#### [AIM OF THE TASK]
Please repeat the lines starting at the first one and ending at the line containing "Reading left to", swapping "categories" for "groups" and keeping everything else unchanged.

START DATASET EXTRACT

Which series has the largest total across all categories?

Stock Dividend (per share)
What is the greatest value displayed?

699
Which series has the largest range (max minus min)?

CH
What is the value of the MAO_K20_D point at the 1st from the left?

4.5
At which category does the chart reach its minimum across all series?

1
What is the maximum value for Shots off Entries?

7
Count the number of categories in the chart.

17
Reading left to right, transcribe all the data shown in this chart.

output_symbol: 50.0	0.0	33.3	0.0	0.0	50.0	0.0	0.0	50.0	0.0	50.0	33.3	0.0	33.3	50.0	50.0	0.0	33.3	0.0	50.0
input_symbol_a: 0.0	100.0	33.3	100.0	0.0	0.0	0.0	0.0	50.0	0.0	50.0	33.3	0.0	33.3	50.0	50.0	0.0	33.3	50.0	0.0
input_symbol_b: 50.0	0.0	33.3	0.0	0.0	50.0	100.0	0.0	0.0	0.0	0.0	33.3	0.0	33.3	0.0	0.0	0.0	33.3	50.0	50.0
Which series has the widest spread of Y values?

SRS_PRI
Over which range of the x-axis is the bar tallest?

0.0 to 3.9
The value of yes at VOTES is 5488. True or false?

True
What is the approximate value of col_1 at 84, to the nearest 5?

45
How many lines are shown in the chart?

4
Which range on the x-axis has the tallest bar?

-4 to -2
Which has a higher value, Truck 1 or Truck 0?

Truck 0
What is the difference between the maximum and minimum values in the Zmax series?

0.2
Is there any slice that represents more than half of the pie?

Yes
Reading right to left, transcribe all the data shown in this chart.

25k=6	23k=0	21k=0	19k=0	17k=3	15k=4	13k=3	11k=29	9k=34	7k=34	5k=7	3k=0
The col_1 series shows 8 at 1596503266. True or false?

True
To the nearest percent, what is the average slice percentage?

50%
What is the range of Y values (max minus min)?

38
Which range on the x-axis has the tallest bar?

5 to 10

END DATASET EXTRACT

#### [ANSWER TO THE EXERCISE]
Which series has the largest total across all groups?

Stock Dividend (per share)
What is the greatest value displayed?

699
Which series has the largest range (max minus min)?

CH
What is the value of the MAO_K20_D point at the 1st from the left?

4.5
At which category does the chart reach its minimum across all series?

1
What is the maximum value for Shots off Entries?

7
Count the number of groups in the chart.

17
Reading left to right, transcribe all the data shown in this chart.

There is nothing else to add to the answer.